Having finished his experiment today (20 May), Craig says a favourite meal of his this week was a jacket potato with hoops and grated carrot on the side.

He adds: ‘I bought the porridge sachets because I knew I was only doing this for five days but if I was doing it for longer I would have bought a full bag of oats which would have lasted much longer.

‘The cup of tea was 29p from ASDA for 40 tea bags, I used the milk which I got from Maccies for free.

‘I took the hit on buying diary and meat and went to drive-throughs where I asked them for salt, pepper, sweet curry sauce, sweet chilli sauce.

‘I tried to find the cheapest options possible – everything I bought didn’t look like a meal, the nutritional value was not great but it’s what you do with it that matters.

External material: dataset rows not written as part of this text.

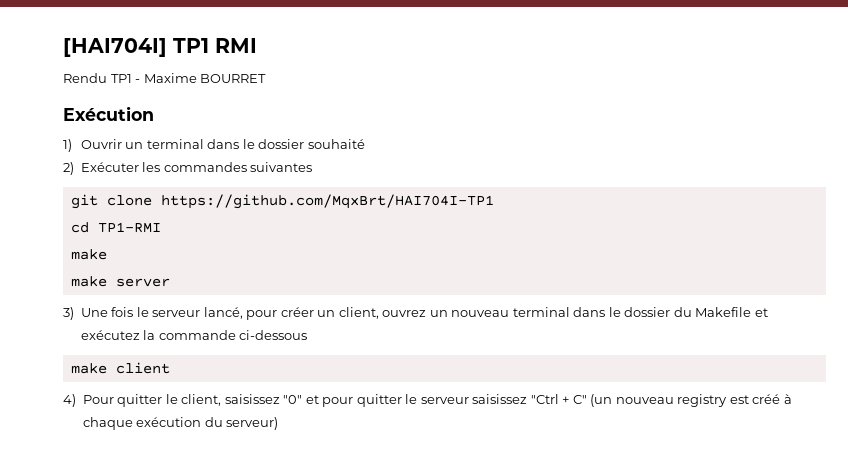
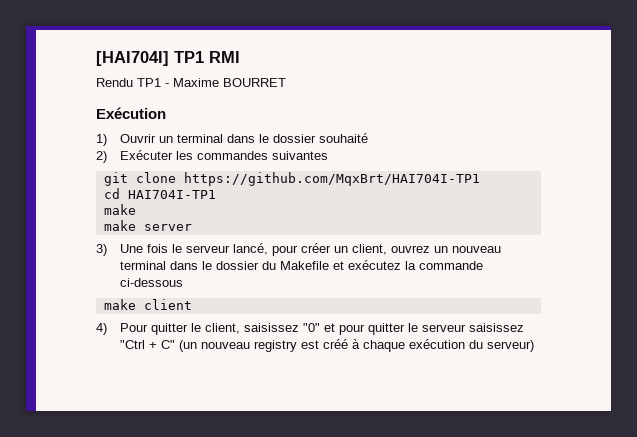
[97,222,161,233] TP1-RMI -> [127,190,216,199] HAI704I-TP1

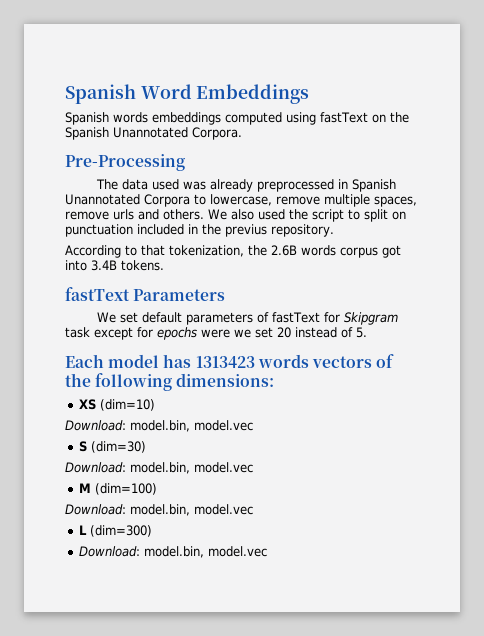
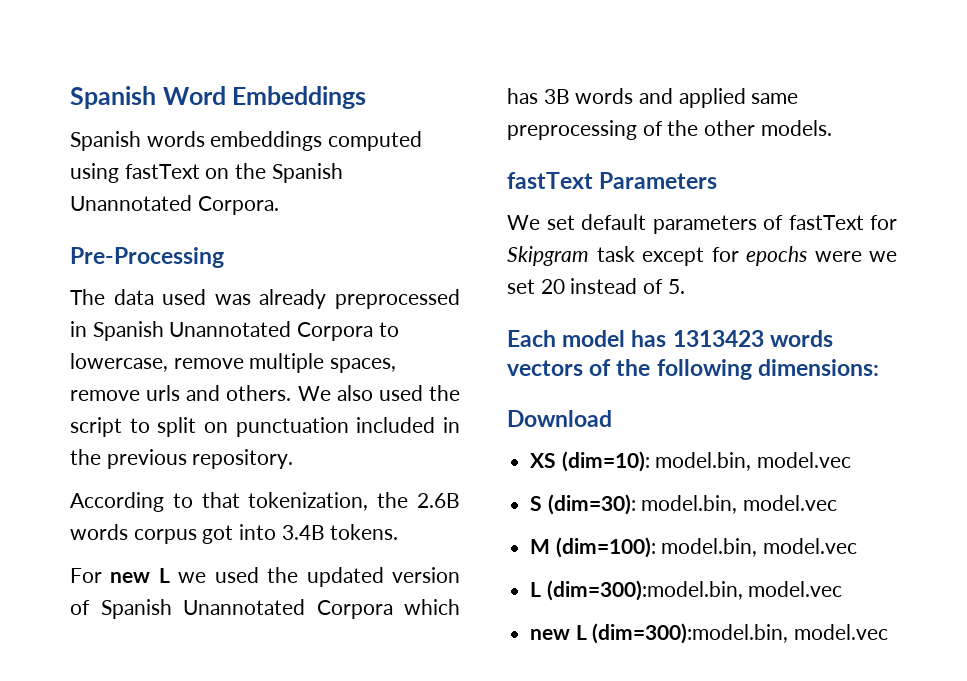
[225,224,267,237] previus -> [106,449,187,469] previous
(164, 265) none -> [70,567,460,587] [70,599,460,619] [507,88,799,108] [507,120,832,140] // For new L we used the updated version of Spanish Unannotated Corpora which has 3B words and applied same preprocessing of the other models.
(275, 380) none -> [507,410,612,427] // Download
[99,399,155,411] [65,420,126,431] (dim=10) // Download: -> [561,451,650,472] (dim=10):
[90,441,146,453] [65,462,126,473] (dim=30) // Download: -> [547,494,636,515] (dim=30):
[94,483,157,495] [65,504,126,515] (dim=100) // Download: -> [555,537,656,558] (dim=100):
[89,525,152,537] [78,546,204,558] (dim=300) // Download: model.bin, -> [546,580,843,601] [530,623,789,644] (dim=300):model.bin, model.vec // new L (dim=300):model.bin,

‘I also got a free burger from Burger King who were giving them out this week, and took it home, diced it up and used the ingredients to make a spag bog. I was being creative and using what was there at my disposal – anyone can do any of these at any point.

‘Asda is great for budget line sauces, Morrisons do eggs for 50p and you can check out bargains online and on O2 priorities particularly.’

Craig says the key is being prepared and the freezer is your best friend, his advice is to bulk cook meals and freeze them.

‘If you bulk cook real dishes like soups, casseroles, curries – over long periods of time that is the best option financially,’ he says.

‘There are so many little things you can change too that make a difference – like when boiling the kettle, just fill it up to one cup every time – not the whole thing.’

The father also revealed his experiment exposed not only the difficulties with food, but also maintaining a social life.

‘There are only so many times you can go to the pub and ask for water!’ he says.

Before starting his project, Craig completed hours worth of research into supermarkets, but found the increasing cost of budget line products a issue when shopping.

‘If people were taught how to budget I think it would make a big difference,’ says Craig. ‘Everyone should be taught cooking lessons, but the reality is £5 does not stretch that far at all.

‘I cut back on everything I really liked this week and went into complete survival mode – no one should have to live like that.

‘The results from this experiment show this issue is bigger than just food. It is more about the debate on society – we need to make sure the most vulnerable people who have the least amount of income are supported.

‘If you have extra money you should donate to food banks, it makes such a difference and stay away from the discounted isles because you could be taking food away from someone who needs it more.’

Since finishing his experiment, Craig celebrated in style by buying a whole trolley of food and donating it to his local foodbank.

‘I want to help others now that I’ve experienced first hand how difficult it can be on a low budget,’ he says.

‘I’m feeling so grateful for everything I have but no one day budgeting like this week could be a possibility and take nothing for granted. Its been a real eye opening and no one should be forced to survive on what I’ve had.’